* _Passage shown_
- - - - -
Opinion
No. 2007AP000902.
October 30, 2007.
APPEAL from orders of the circuit court for Milwaukee County: MICHAEL B. BRENNAN, Judge. Provisionally affirmed and cause remanded with directions.
¶ 1 Lisa Borum, pro se, appeals a "Replevin Order for Judgment" (uppercasing omitted) awarded to Landmark Credit Union, and the trial court's order denying her motion for reconsideration. She contends that Landmark never properly perfected the "Motor Vehicle Consumer Simple Interest Installment Sale and Security Agreement" (uppercasing omitted) she executed in April of 2005 giving Landmark a security interest in a car she bought from Ernie von Schledorn, Inc., because Wells Fargo Financial Acceptance, Essington, was originally listed on the certificate of title as the lien-holder, rather than Landmark. In connection with her forgery claim, she contends that Landmark forged her signature on the form that it sent to the Department of Motor Vehicles to substitute Landmark for Wells Fargo as lien-holder on the car's title. As we explain below, we provisionally affirm.
- - - - -
* _Material shown_
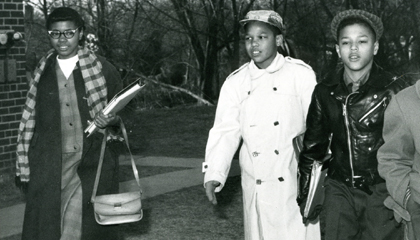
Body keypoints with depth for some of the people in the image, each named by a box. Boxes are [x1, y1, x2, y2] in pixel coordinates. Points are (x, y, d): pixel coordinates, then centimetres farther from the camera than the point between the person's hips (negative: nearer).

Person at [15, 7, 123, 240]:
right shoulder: (42, 72, 8)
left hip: (93, 166, -2)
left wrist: (111, 120, -14)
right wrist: (24, 168, 4)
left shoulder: (102, 69, 2)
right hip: (49, 167, 2)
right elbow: (29, 121, 9)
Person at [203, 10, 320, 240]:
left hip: (294, 181, -3)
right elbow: (225, 131, -1)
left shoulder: (301, 74, -4)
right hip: (256, 184, 3)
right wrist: (214, 175, -12)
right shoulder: (235, 83, 5)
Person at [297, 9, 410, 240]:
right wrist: (305, 195, 15)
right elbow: (312, 146, 13)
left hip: (382, 193, -3)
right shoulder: (325, 91, 3)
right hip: (340, 190, 3)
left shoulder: (393, 89, -8)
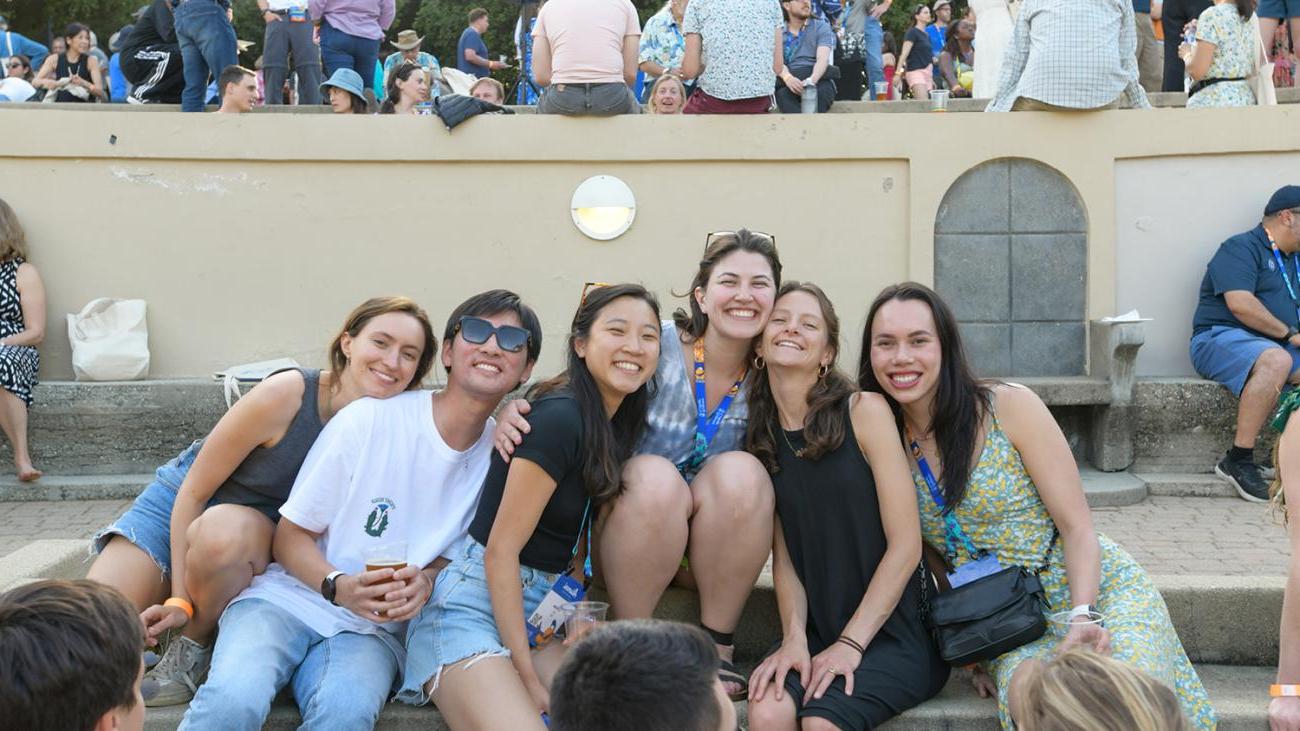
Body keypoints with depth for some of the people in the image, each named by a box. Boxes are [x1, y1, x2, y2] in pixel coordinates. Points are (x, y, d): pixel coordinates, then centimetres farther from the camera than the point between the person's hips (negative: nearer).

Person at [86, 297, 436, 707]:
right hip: (180, 507, -2)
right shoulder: (286, 395, -28)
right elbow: (193, 492, -20)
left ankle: (192, 651, -11)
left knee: (224, 529, -36)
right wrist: (180, 601, -20)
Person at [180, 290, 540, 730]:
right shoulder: (369, 419, -9)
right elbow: (291, 534, -2)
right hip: (288, 598, -2)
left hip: (374, 629, 2)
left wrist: (427, 581, -10)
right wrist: (338, 586, -21)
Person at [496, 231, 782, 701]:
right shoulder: (658, 344, -14)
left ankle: (718, 646, -15)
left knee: (742, 473, -27)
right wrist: (513, 412, -30)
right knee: (654, 476, -33)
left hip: (719, 551, 2)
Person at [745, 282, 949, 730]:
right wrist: (794, 638, -10)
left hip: (892, 632, -3)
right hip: (818, 634, 3)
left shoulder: (864, 411, -7)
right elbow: (784, 556, 6)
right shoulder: (761, 436, 6)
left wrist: (850, 644, -12)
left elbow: (905, 545, -9)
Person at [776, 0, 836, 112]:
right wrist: (787, 77, -26)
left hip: (819, 80, 0)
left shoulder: (821, 27, 12)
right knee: (783, 94, -35)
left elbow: (822, 58, -5)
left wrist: (811, 80, -27)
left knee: (822, 91, -35)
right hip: (788, 83, 0)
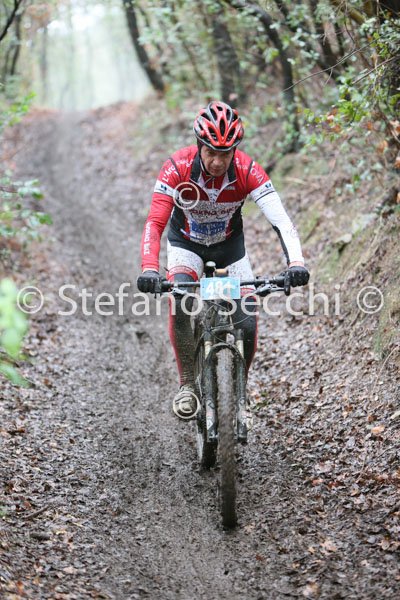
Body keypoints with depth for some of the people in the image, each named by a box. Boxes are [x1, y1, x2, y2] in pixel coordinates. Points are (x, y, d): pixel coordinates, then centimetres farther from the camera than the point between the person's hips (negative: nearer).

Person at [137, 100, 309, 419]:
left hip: (230, 246, 1)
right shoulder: (177, 167, -29)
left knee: (248, 324, -12)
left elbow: (280, 219, -36)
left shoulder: (247, 170, -28)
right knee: (179, 301, -31)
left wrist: (296, 262, -53)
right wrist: (149, 268, -51)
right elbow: (155, 223, -34)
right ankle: (188, 384, -13)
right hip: (186, 245, -1)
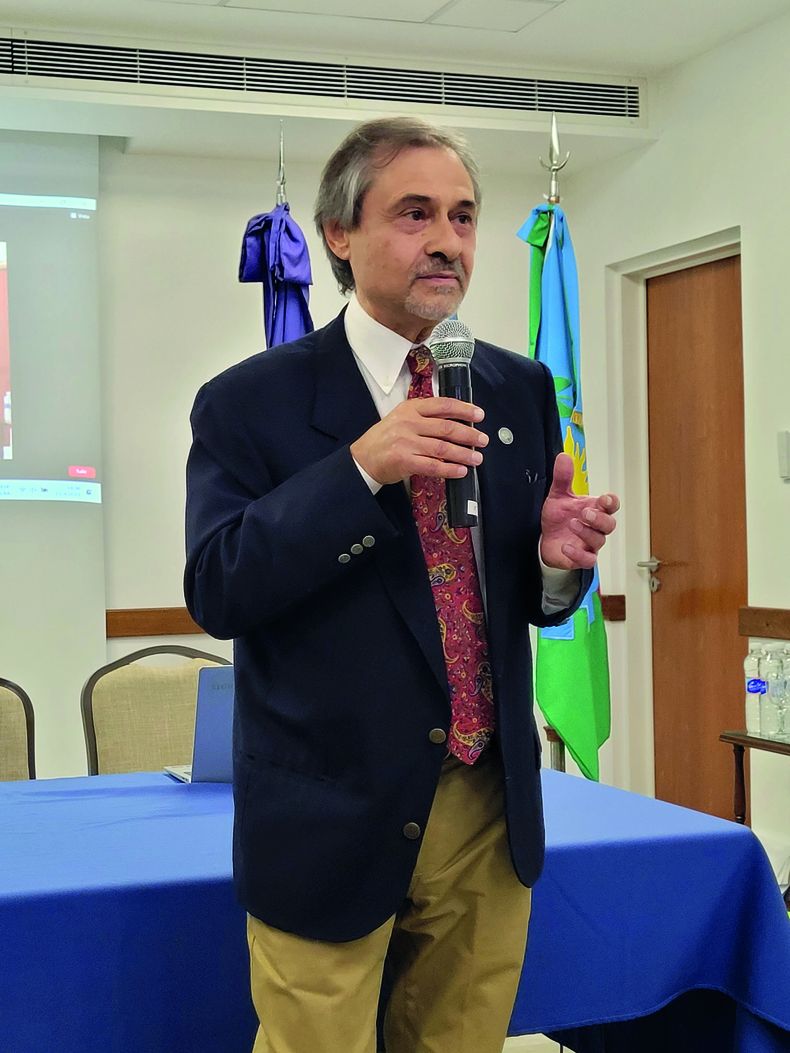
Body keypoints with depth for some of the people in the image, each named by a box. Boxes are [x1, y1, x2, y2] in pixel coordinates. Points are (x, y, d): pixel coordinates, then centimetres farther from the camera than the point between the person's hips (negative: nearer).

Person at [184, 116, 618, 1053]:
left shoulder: (521, 390, 6)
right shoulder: (250, 403, -7)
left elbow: (530, 596, 10)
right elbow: (215, 593, -16)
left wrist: (559, 559, -14)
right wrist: (360, 467, -26)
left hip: (493, 814, 4)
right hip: (333, 825, -4)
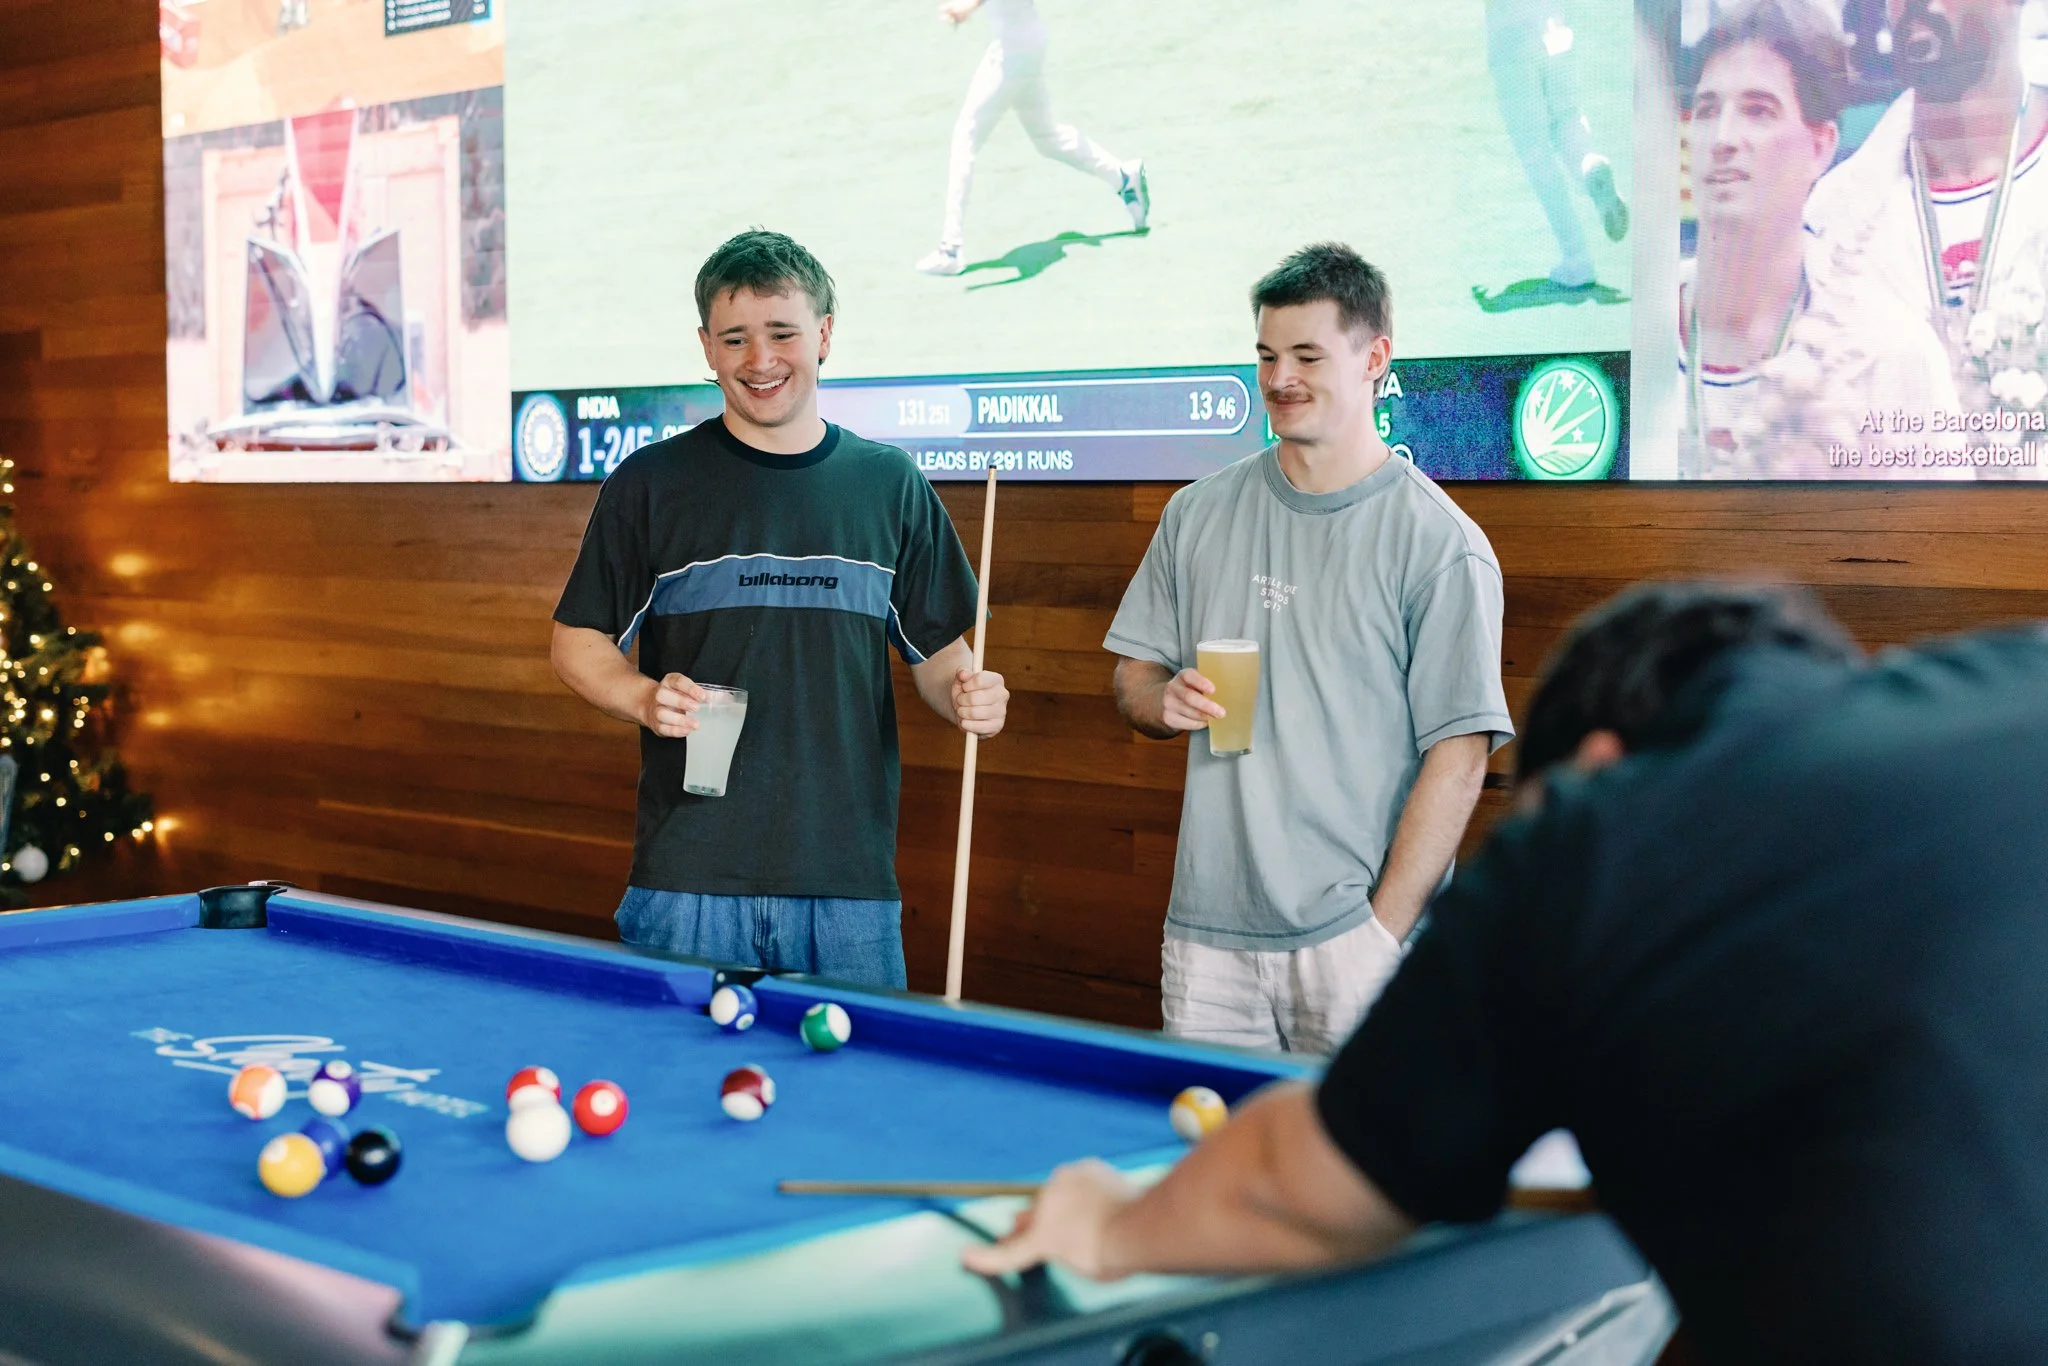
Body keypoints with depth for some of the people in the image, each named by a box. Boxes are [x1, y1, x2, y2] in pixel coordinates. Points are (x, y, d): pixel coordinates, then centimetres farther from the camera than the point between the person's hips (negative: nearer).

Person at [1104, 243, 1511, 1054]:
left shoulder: (1441, 546, -5)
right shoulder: (1198, 514, 10)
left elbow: (1458, 751, -8)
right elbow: (1132, 675, 17)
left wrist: (1386, 927, -13)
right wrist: (1166, 703, -7)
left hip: (1356, 937, -4)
- - - - -
* _Exercise_
State whether each statement below agrees with the court opinion above, answering yes or no and quoting the deciding words of the opinion. (a) Borum bought the car from Wells Fargo Financial Acceptance. (b) Borum executed the security agreement in April of 2005. (c) The court reverses the circuit court's orders.

* _Task solution_
(a) No: "a car she bought from Ernie von Schledorn, Inc."
(b) Yes: "she executed in April of 2005"
(c) No: "we provisionally affirm"